La Fontaine, plus actuel que jamais

7 janvier 2004

« La Fourmi n’est pas prêteuse :
C’est là son moindre défaut »
Qui ne se souvient de ces deux vers de notre grand fabuliste, qu’il nous arrive encore de réciter par cœur et qui nous laissent toujours quelque peu perplexes ? Mais c’est aujourd’hui, en ce 21ème siècle, qu’ils prennent véritablement tout leur sens, dans le monde implacable des affaires.
L’auteur développe ici le point de vue de la Fourmi, pour laquelle prêter est un défaut, celui qu’elle a le moins à se reprocher évidemment. Aux yeux de celle-ci, la Cigale ne manque vraiment pas d’audace et fait preuve en la circonstance d’une grande naïveté.
Comment ! Oser lui demander d’effectuer un prélèvement sur son capital, avec redistribution ! Mais c’est l’entraîner dans les aléas d’un prêt à intérêt et l’introduire de gré ou de force dans la pratique de l’échange, de la circulation des biens !
Encore si la Cigale était une cliente solvable ! Elle sera toujours victime de son insouciance, de son imprévoyance, et elle ne regarde jamais à la dépense. Et puis, comme dit si bien le proverbe : on ne prête qu’aux riches.
Pourtant sa requête ne paraît pas à première vue exagérée : « Quelque grain pour subsister / Jusqu’à la saison nouvelle ». Un simple prêt, qu’elle s’engage à rembourser au plus tôt, avec les intérêts : « Je vous paierai, lui dit-elle / Avant l’oût (la récolte), foi d’animal, / Intérêt et principal ».
Mais la Fourmi ne l’entend pas de cette oreille et reste intraitable, en vraie représentante et digne défenseur d’un régime économique protégé par les garanties du travail et basé sur le principe de réalité.
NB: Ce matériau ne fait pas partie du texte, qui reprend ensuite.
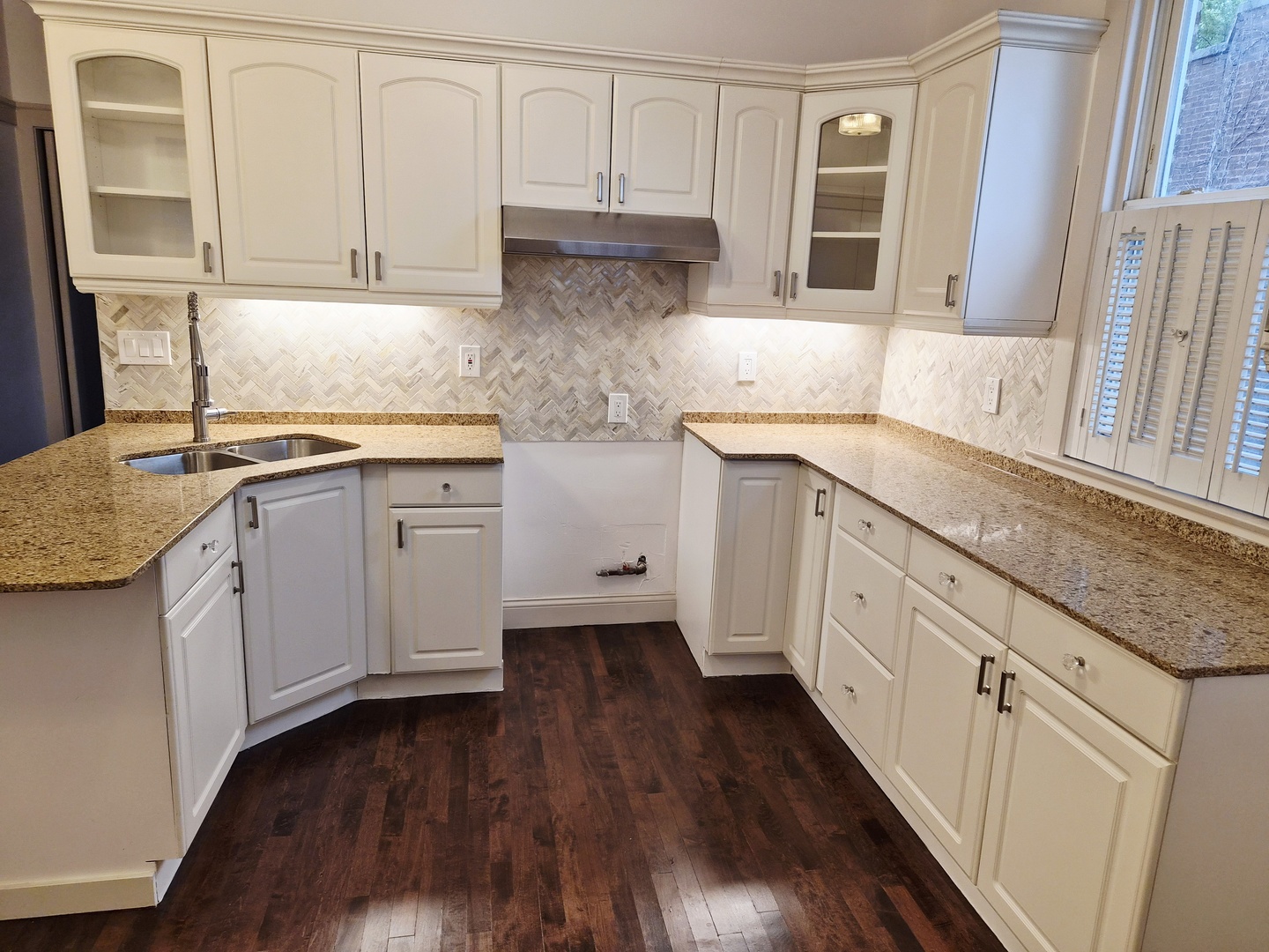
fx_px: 843
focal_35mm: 23
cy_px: 476
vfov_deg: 58.9
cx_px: 634
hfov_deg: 73.9
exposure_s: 1/120
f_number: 1.8
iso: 100
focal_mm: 5.4
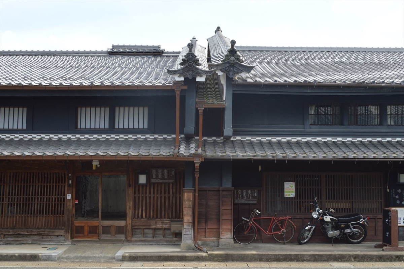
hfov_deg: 49.6
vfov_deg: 34.2
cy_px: 134
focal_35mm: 39
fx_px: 437
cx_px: 202
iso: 400
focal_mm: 26
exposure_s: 1/320
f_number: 9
Même si la Cigale fera le déplacement pour se rendre chez elle, jusqu’à la supplier et faire appel à son sentiment de charité chrétienne, elle ne parviendra jamais à l’émouvoir.
Car la règle d’or ici, c’est bien celle qui régit les rapports de force dans notre société, où le riche n’est pas sur le même plan que le pauvre ; la règle qui prévaut dans le monde des affaires et qui, en bonne logique capitaliste, entraîne inévitablement la dégradation des termes de l’échange entre les pays du Nord et les pays du Sud.
C’est donc une leçon de réalisme que nous donne La Fontaine, ou plus exactement de "realpolitik" si le terme n’était pas anachronique. Par ses deux vers, que nous citions plus haut, et qui n’ont plus pour nous la moindre équivoque, le voici de plain-pied - trois ou quatre siècles en avance - avec notre époque.